First you go to a provincial website and enter when you got your second dose. Then you click some kind of consent. Then another page, with health card (including a lengthy code on the back of the card) and birth date information. Then a page with options, all of which are booked in the seconds after you try to click on it. Unless you get lucky. (Is skill involved?) Then you book as quickly as possible, whatever you find. Then you log back on, possibly reentering the information, maybe not, no rhyme or reason. It won’t work. It will show a variety of things that are unavailable, including times after the one you already booked. Eventually you give up (are unable to stay anywhere near a computer due to small children) and try again the next day.
Wait no, first you try every single website-having pharmacy and confirm that, like yesterday and the day before, nothing. Not the little neighborhood ones or the chains. Yes you are on the waitlists.
You go in person in the cold to a “pop-up” that has 150 doses for like thousands of lined up people and you are not one of those people so you get a cappuccino and a $5 but worth it cinnamon bun. What would have happened if you had reached the front, with a baby in a stroller, since technically I don’t think you can bring anyone to an appointment? Who knows.

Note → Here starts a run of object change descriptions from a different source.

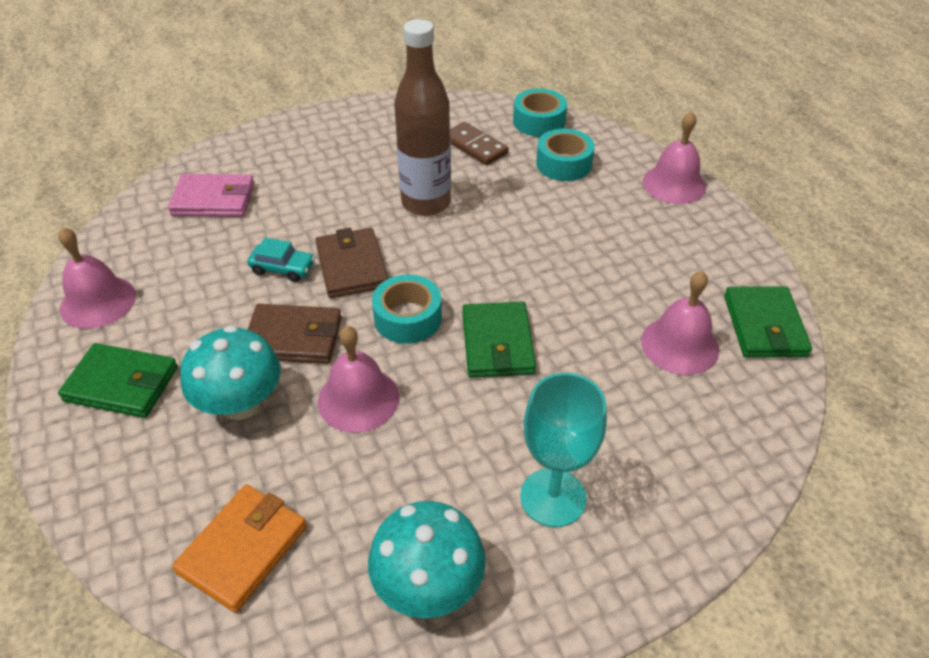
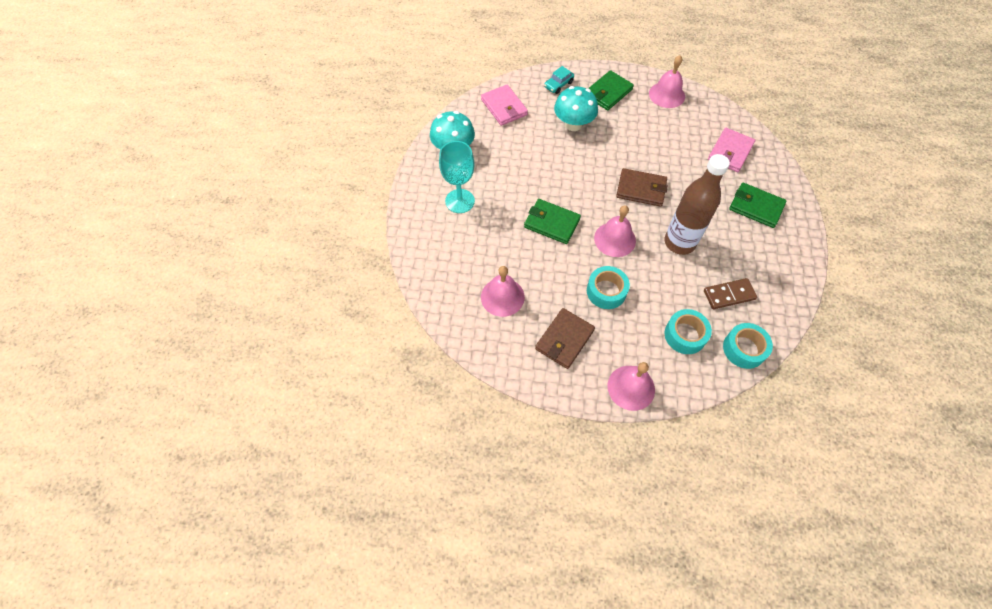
camera: 120 degrees right, 15 degrees up
(243, 549) = (504, 107): orange wallet -> pink wallet
(283, 268) = (654, 162): turquoise car -> turquoise car (558, 84)
(294, 338) = (602, 152): brown wallet -> brown wallet (564, 340)
(358, 399) = (551, 161): pink bell -> pink bell (615, 239)
(408, 318) = (590, 196): turquoise tape -> turquoise tape (606, 291)
(764, 326) = (489, 345): green wallet -> green wallet (756, 207)

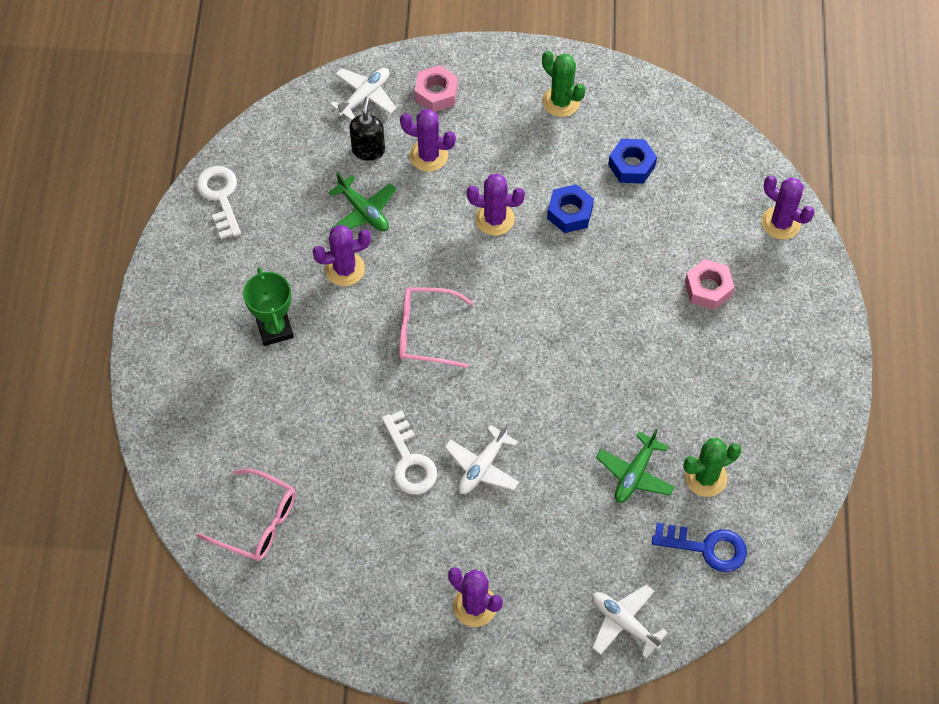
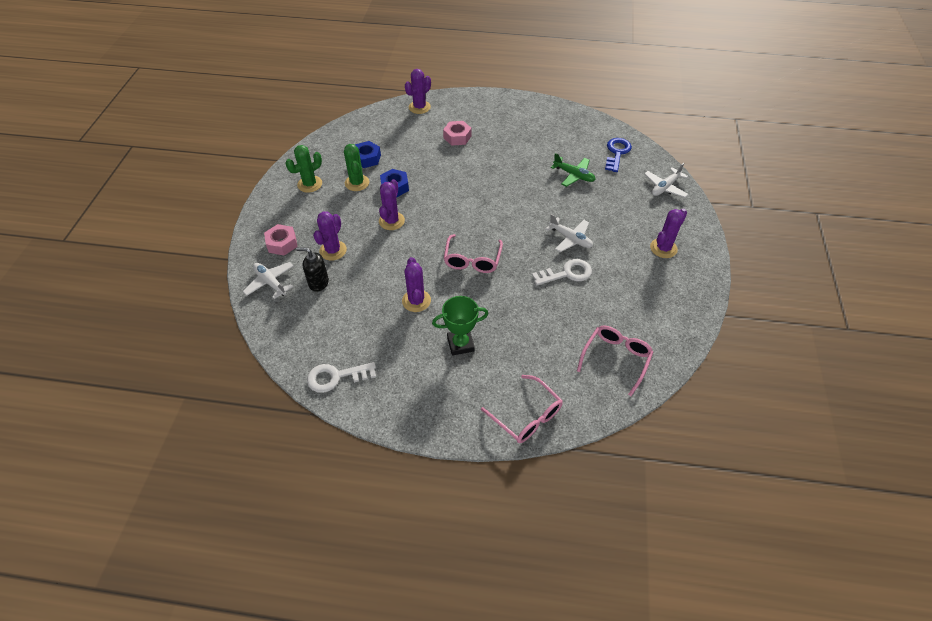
camera: 85 degrees left, 10 degrees down
(168, 412) = (527, 416): none -> pink glasses
(363, 211) = (370, 288): green plane -> none
(705, 477) = (575, 149): green cactus -> green cactus (357, 183)

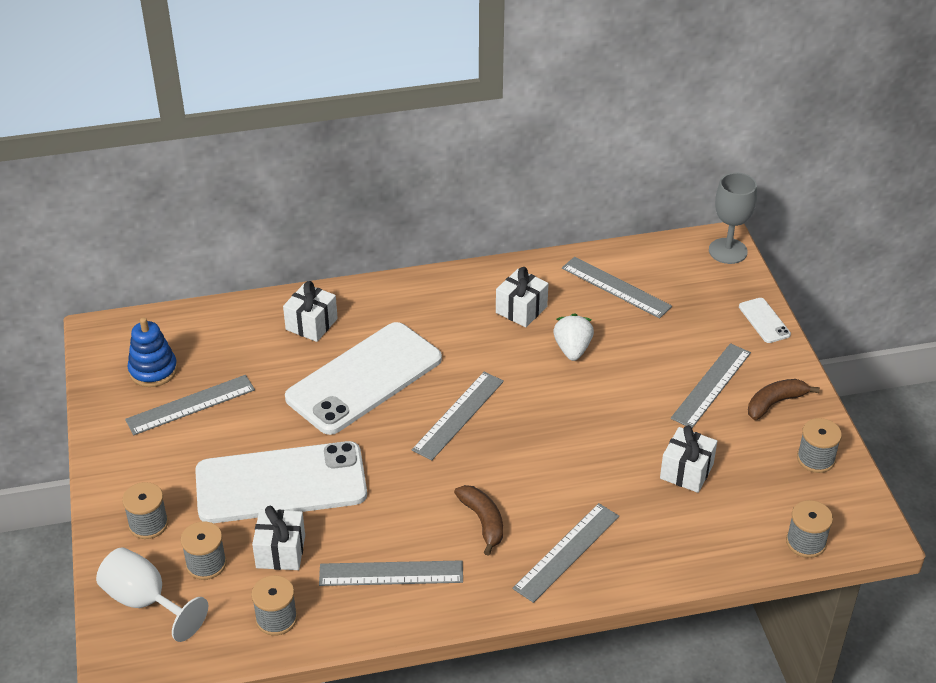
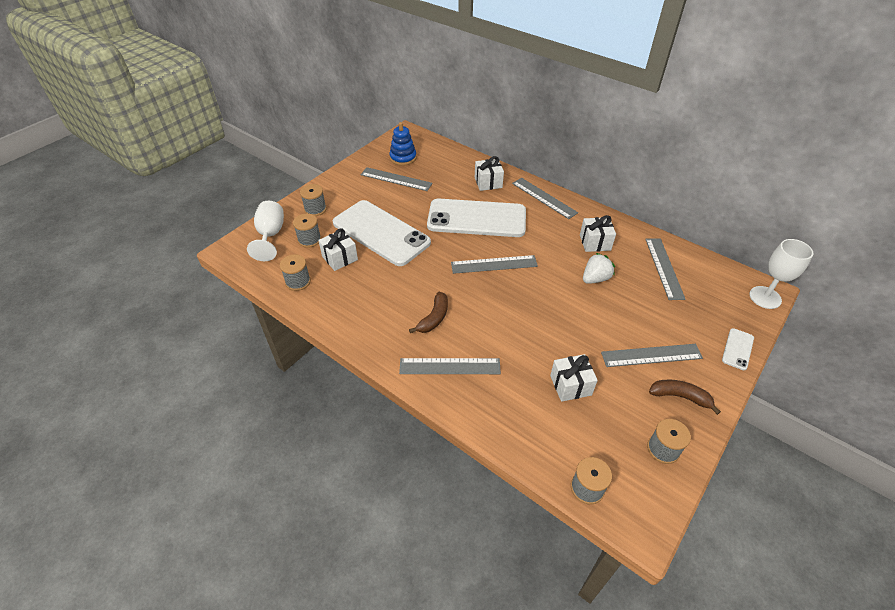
camera: 50 degrees right, 5 degrees up
(391, 573) = (364, 304): grey ruler -> grey ruler (544, 198)
(728, 251) = (765, 297): grey goblet -> white goblet

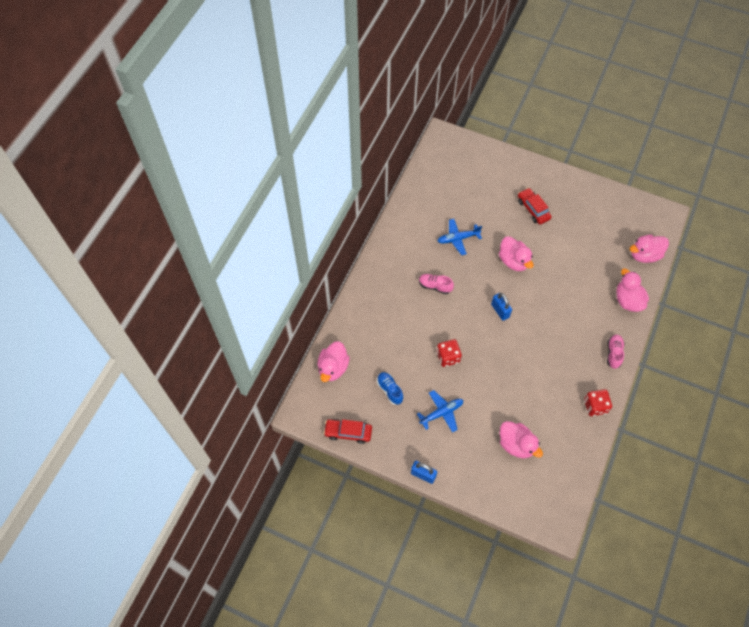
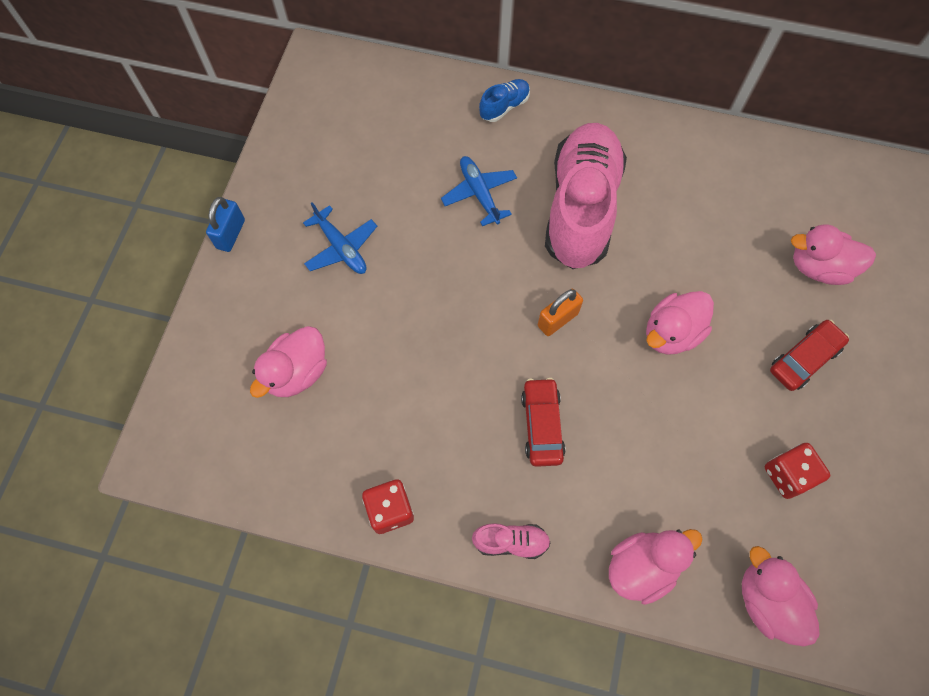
camera: 80 degrees right, 5 degrees up
(333, 368) = (397, 86): pink duck -> pink duck (819, 267)
(348, 432) = (291, 122): red car -> red car (542, 425)
(389, 390) = (371, 167): blue shoe -> blue shoe (504, 107)
(435, 286) = (581, 208): pink shoe -> pink shoe, size x2.48
(448, 357) = (446, 245): red dice -> red dice (788, 475)
(457, 239) = (691, 232): blue plane -> blue plane (479, 193)
(500, 310) = (557, 319): blue padlock -> orange padlock

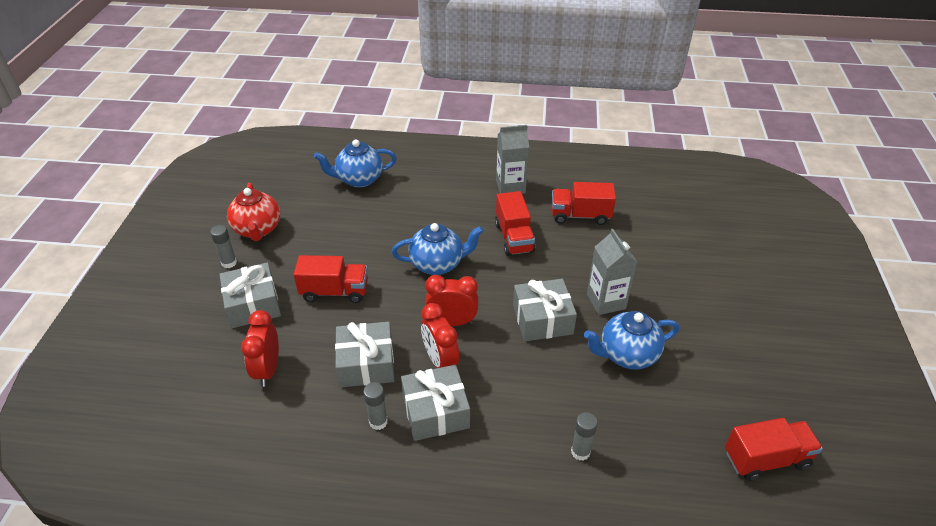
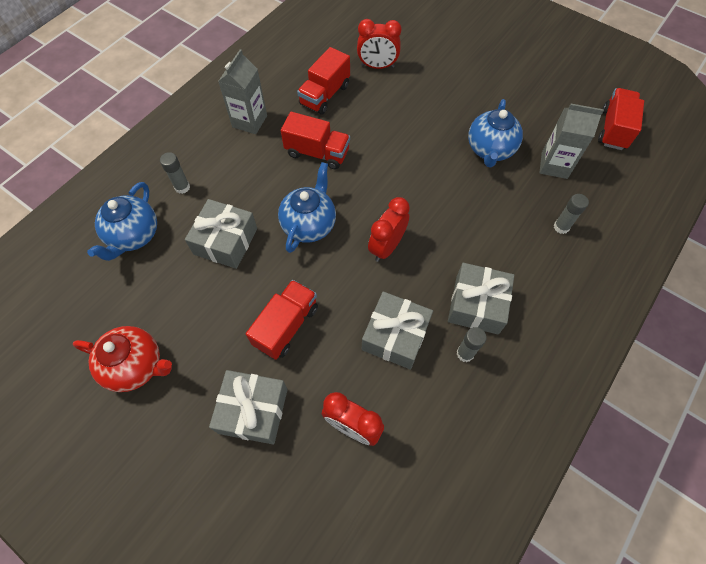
camera: 60 degrees left, 20 degrees up
(229, 263) = (169, 415): grey glue stick -> grey glue stick (182, 187)
(440, 361) = (425, 276): red clock -> red clock (377, 66)
(542, 319) = (423, 183): grey gift -> grey gift (225, 241)
(606, 301) = (430, 132): grey carton -> grey carton (554, 165)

You return to the provincial website and after playing Tetris or whatever this feels like (Snood?) for a while, you get January 11, but you can do better! Maybe they added appointments? You get one a few days earlier. You try for better than that. Nothing. But the new one is good. Or is it? It’s less not-good.
Your inbox is a neverending chain of booked and auto-cancelled appointments from the Ministry of Health.
You use a baby-nap to click more. Nothing.
You calculate the likelihood you will have caught the first post-break daycare cold-that’s-actually-Omicron before that day. Scientifically feels like a 1809305% chance of this happening. But the trip to the mass vaccination site will be a day out.
Apparently even boostered you need to go out in a hazmat suit, but you will still get it, but it might be a cold, or it might be the plague, and at any rate you are still in the bubble of a life that does not extend beyond your pretty but repetitive neighborhood, with stuff (but what is stuff) only on one side of the street.
well I guess that gives me some consolation if you're having that much trouble in Toronto. Living rurally it's been almost impossible to find boosters - and more impossible to ever actually get tested. Public health in Ontario has not be performing well.